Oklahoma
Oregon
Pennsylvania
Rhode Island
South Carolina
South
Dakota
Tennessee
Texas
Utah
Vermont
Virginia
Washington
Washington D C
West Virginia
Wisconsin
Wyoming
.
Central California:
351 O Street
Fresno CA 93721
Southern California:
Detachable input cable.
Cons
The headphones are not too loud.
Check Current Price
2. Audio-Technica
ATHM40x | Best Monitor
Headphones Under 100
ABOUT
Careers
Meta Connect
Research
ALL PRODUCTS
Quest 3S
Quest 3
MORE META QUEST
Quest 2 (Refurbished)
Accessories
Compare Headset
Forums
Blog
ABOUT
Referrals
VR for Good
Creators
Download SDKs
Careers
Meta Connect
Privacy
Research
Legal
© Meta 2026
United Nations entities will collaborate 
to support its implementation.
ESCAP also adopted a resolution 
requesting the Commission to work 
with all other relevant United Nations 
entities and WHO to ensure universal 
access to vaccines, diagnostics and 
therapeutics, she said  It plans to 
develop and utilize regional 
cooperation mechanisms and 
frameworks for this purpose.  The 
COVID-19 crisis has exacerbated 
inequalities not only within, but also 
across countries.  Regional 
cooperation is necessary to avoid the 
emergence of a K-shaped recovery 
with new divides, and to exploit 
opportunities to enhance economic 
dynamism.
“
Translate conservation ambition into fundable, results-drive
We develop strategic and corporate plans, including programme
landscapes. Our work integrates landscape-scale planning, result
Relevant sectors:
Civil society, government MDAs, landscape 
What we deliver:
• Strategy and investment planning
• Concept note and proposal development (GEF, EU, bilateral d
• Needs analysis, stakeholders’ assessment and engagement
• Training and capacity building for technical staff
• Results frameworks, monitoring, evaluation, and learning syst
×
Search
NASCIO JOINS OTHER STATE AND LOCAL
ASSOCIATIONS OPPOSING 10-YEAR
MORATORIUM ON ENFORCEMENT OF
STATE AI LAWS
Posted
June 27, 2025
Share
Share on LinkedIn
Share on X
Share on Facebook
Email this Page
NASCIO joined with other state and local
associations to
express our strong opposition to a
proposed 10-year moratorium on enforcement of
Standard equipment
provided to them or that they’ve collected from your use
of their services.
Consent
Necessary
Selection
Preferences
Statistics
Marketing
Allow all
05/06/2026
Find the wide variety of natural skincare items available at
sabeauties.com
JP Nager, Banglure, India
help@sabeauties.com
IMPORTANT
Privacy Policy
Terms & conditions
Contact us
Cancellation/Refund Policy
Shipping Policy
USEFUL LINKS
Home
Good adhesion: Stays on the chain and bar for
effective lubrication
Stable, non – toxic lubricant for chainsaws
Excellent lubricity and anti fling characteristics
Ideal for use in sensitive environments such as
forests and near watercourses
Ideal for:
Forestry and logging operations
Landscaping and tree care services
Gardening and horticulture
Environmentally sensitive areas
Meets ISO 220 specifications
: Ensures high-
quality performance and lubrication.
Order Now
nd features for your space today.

============

WHAT YOU SHOULD DO
Please copy the lines above word for word, from the first line through the line containing "United Nations entities will collaborate", including both.

REPLY TO THE TASK
Oklahoma
Oregon
Pennsylvania
Rhode Island
South Carolina
South
Dakota
Tennessee
Texas
Utah
Vermont
Virginia
Washington
Washington D C
West Virginia
Wisconsin
Wyoming
.
Central California:
351 O Street
Fresno CA 93721
Southern California:
Detachable input cable.
Cons
The headphones are not too loud.
Check Current Price
2. Audio-Technica
ATHM40x | Best Monitor
Headphones Under 100
ABOUT
Careers
Meta Connect
Research
ALL PRODUCTS
Quest 3S
Quest 3
MORE META QUEST
Quest 2 (Refurbished)
Accessories
Compare Headset
Forums
Blog
ABOUT
Referrals
VR for Good
Creators
Download SDKs
Careers
Meta Connect
Privacy
Research
Legal
© Meta 2026
United Nations entities will collaborate 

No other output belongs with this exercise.